そして、今年2月に決まった西地区を突破した決勝の相手はアル・ヒラル。17年には撃破し、19年には敗れた相手と3回目の決勝戦になる。西川にとっては、出場できなかった前回のアウェーゲームに対するリベンジの意味もある。だからこそ「これ以上ない相手だと思う。本当にリベンジをしたい。自分たちが越えていかないといけない相手だと思っていて、2019年に感じたあの強さを、もう1回、自分たちがガチンコ勝負で経験できるのはすごいことだと思うので、そこに尽きるかなと思っている」と思いを胸に臨む。それだけなく、昨季から大きく変化してきた自身の成長を確かめる場にもなる。

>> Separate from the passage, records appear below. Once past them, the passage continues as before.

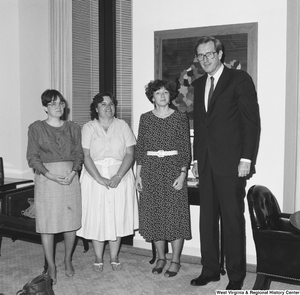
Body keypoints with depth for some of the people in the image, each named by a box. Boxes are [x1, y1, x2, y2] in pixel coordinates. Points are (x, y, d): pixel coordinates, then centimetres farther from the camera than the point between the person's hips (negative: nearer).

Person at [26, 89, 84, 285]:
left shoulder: (73, 128, 10)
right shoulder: (36, 128, 2)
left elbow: (79, 154, 7)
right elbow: (32, 157, -2)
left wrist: (73, 171, -11)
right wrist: (49, 174, -15)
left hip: (70, 177, 2)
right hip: (46, 178, -2)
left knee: (71, 221, 4)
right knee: (47, 222, -1)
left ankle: (68, 260, 24)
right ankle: (51, 266, 13)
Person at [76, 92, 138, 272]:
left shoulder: (122, 126, 4)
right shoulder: (88, 128, 1)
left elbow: (130, 153, -3)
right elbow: (86, 156, -7)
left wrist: (118, 176, -16)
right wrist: (100, 178, -19)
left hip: (120, 177, 1)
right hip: (95, 177, -1)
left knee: (118, 216, 4)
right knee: (97, 217, 2)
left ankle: (114, 257, 18)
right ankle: (98, 258, 16)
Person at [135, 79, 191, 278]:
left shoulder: (180, 118, 0)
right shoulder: (145, 118, 7)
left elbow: (186, 148, -2)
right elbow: (140, 148, 8)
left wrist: (183, 173, -11)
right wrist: (138, 174, 2)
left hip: (173, 169, -3)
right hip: (150, 170, 3)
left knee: (175, 215, 0)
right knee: (154, 214, 7)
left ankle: (175, 260, 13)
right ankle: (161, 258, 22)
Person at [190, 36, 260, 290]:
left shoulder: (240, 79, -3)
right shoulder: (198, 84, 15)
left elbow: (252, 121, -7)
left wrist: (246, 159, -13)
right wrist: (197, 159, 13)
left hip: (231, 163, -6)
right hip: (207, 163, 6)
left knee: (233, 220, 0)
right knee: (207, 219, 9)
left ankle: (236, 276, 12)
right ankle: (210, 270, 21)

「自分の今持っているものを思う存分出したいなと。17年、19年の時に比べると今の自分は成長できているなと感じている部分が多い。押し込まれる時間帯も想定して自分はしっかりとピッチに立ちたい。今はジョアンと出会って、GK全員がゴール前の空間をいかに守るかに集中してやれている。解決方法があるのは、守備面はもちろん攻撃面でも非常に落ち着いていられる1つの理由にもなっているので、アウェーでもそういった姿勢で落ち着いてやることができれば、勝つチャンスももちろん出てくると思う」
ACLの戦いでは、ホームとアウェーで全く違う雰囲気、あるいは全く違うレベルのサッカーになるような試合展開や相手が見られる。浦和も対外的にはそう思われているクラブの1つかもしれない。アル・ヒラルとのアウェーゲームも過酷を極めることは確実視されるが、最後の砦としてゴールを守る西川の力が浦和にとっての3回目のアジア制覇、そしてアル・ヒラルへのリベンジ達成には絶対に必要だ。